Which lines in the entries below contain the string "inspection"? Show each of them in full.

-------- EXERCISE INPUTS

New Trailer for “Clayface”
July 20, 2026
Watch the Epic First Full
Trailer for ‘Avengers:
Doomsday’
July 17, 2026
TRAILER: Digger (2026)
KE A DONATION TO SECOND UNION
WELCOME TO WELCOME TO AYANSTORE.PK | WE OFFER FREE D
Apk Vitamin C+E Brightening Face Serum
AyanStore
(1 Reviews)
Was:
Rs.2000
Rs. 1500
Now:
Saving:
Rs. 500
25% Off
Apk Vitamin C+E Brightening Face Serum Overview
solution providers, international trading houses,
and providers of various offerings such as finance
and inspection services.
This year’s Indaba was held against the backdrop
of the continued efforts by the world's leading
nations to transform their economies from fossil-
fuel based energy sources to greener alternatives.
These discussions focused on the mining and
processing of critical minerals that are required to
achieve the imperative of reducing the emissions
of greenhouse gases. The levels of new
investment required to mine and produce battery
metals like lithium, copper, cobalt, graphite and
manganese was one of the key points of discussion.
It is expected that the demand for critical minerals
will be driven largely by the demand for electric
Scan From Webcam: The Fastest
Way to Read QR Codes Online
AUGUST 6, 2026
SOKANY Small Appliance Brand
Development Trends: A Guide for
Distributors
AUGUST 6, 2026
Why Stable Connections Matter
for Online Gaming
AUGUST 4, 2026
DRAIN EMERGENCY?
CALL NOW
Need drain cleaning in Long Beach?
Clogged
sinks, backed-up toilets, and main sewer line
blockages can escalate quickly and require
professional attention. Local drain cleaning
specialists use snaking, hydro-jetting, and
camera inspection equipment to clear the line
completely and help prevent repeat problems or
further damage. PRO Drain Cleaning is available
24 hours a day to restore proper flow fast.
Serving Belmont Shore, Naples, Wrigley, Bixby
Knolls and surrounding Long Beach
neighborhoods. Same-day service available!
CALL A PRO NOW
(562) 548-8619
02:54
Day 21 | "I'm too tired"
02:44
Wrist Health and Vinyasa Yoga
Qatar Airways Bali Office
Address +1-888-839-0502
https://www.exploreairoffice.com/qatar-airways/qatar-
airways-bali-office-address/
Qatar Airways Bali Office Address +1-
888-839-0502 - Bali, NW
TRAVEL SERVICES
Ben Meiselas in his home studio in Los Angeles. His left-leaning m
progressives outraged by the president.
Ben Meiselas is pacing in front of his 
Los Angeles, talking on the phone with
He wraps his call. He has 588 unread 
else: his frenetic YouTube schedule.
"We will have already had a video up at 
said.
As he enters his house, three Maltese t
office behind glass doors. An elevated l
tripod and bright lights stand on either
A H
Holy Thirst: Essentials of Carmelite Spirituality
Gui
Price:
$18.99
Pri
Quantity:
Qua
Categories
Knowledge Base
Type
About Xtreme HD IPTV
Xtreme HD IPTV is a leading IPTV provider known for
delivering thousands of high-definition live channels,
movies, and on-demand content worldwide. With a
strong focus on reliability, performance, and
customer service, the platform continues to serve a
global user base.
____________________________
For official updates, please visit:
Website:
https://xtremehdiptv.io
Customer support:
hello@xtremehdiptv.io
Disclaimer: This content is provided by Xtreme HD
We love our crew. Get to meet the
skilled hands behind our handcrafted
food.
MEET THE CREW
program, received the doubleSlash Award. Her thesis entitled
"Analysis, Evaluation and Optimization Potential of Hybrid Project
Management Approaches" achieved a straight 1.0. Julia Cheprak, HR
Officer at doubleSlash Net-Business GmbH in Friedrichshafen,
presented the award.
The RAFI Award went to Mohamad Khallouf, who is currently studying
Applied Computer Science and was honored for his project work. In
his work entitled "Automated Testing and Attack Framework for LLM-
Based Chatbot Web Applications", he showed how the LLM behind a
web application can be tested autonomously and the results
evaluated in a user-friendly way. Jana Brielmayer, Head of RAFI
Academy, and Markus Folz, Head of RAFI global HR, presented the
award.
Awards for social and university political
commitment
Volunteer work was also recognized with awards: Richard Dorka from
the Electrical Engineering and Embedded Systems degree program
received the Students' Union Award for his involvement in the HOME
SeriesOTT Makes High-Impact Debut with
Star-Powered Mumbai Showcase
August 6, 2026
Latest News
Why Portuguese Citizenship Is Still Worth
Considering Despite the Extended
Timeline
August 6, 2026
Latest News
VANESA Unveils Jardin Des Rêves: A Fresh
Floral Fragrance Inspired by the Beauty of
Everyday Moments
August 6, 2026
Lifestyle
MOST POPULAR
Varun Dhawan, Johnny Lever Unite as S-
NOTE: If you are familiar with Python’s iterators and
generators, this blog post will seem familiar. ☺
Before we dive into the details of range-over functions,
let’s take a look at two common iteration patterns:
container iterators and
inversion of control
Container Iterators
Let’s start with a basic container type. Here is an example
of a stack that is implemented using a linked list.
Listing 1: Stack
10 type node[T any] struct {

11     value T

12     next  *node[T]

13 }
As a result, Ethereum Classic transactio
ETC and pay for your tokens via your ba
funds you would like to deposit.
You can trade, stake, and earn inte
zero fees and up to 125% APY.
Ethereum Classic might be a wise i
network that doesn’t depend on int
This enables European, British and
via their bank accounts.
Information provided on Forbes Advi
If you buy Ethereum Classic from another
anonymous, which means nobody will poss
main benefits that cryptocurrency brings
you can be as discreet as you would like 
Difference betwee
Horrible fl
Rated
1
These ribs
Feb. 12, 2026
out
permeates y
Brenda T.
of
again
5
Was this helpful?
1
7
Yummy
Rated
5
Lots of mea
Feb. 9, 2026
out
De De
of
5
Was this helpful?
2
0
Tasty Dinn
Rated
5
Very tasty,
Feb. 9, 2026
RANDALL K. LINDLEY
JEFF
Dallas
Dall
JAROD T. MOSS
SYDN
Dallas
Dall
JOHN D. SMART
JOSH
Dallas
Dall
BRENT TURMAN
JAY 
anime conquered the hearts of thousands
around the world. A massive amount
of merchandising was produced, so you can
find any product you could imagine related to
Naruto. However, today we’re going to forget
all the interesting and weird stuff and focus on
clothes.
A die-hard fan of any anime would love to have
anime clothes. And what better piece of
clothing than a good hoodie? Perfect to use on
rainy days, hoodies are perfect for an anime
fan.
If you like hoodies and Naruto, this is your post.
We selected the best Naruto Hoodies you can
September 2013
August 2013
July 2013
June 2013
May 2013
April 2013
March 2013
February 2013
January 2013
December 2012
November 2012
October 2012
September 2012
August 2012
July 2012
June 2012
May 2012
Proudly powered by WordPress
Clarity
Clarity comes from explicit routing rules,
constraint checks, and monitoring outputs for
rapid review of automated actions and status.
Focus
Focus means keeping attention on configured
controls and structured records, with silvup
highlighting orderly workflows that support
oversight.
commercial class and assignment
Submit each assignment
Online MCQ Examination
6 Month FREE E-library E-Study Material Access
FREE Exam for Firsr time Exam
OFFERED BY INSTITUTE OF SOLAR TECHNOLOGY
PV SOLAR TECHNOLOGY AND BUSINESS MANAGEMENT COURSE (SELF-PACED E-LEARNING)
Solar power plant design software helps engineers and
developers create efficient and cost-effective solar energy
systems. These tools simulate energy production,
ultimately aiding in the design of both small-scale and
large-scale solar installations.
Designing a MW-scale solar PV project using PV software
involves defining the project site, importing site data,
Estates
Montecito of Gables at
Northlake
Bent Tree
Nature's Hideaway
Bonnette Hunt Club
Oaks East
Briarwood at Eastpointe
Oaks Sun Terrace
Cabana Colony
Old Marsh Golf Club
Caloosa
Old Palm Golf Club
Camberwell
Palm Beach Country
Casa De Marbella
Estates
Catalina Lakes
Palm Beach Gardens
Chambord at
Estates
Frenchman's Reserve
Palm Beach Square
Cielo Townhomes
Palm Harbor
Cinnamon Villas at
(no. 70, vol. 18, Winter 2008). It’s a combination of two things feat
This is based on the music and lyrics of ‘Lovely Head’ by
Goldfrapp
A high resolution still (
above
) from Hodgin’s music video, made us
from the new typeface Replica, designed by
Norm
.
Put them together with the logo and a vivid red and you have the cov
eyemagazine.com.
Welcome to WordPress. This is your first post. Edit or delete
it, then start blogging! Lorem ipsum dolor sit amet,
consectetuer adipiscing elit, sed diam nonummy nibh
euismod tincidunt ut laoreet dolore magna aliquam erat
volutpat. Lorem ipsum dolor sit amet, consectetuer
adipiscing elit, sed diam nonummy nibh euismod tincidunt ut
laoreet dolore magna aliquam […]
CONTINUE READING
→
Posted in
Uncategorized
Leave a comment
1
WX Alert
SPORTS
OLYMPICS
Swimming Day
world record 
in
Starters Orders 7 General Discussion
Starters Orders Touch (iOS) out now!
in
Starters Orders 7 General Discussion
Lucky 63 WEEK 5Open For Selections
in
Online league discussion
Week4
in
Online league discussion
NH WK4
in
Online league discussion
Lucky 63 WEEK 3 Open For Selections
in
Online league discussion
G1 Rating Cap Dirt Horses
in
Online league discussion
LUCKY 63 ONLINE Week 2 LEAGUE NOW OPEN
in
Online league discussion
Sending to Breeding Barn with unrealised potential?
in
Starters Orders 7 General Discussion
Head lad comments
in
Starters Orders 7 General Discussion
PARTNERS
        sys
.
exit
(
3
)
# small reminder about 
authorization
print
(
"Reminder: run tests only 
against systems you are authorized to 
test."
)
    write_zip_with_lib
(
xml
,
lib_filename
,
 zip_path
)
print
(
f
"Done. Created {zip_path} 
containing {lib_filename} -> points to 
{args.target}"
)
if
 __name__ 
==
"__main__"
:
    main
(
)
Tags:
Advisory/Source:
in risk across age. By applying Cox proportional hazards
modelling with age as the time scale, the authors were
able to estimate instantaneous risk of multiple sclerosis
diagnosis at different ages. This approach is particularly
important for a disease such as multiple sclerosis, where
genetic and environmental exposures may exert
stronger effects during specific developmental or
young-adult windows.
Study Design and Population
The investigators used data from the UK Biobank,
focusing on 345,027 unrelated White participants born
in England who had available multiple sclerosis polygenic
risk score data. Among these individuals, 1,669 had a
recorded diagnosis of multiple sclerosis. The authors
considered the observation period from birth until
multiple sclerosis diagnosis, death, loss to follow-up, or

----------------

**RESULT FOR THIS EXERCISE:**
and inspection services.
camera inspection equipment to clear the line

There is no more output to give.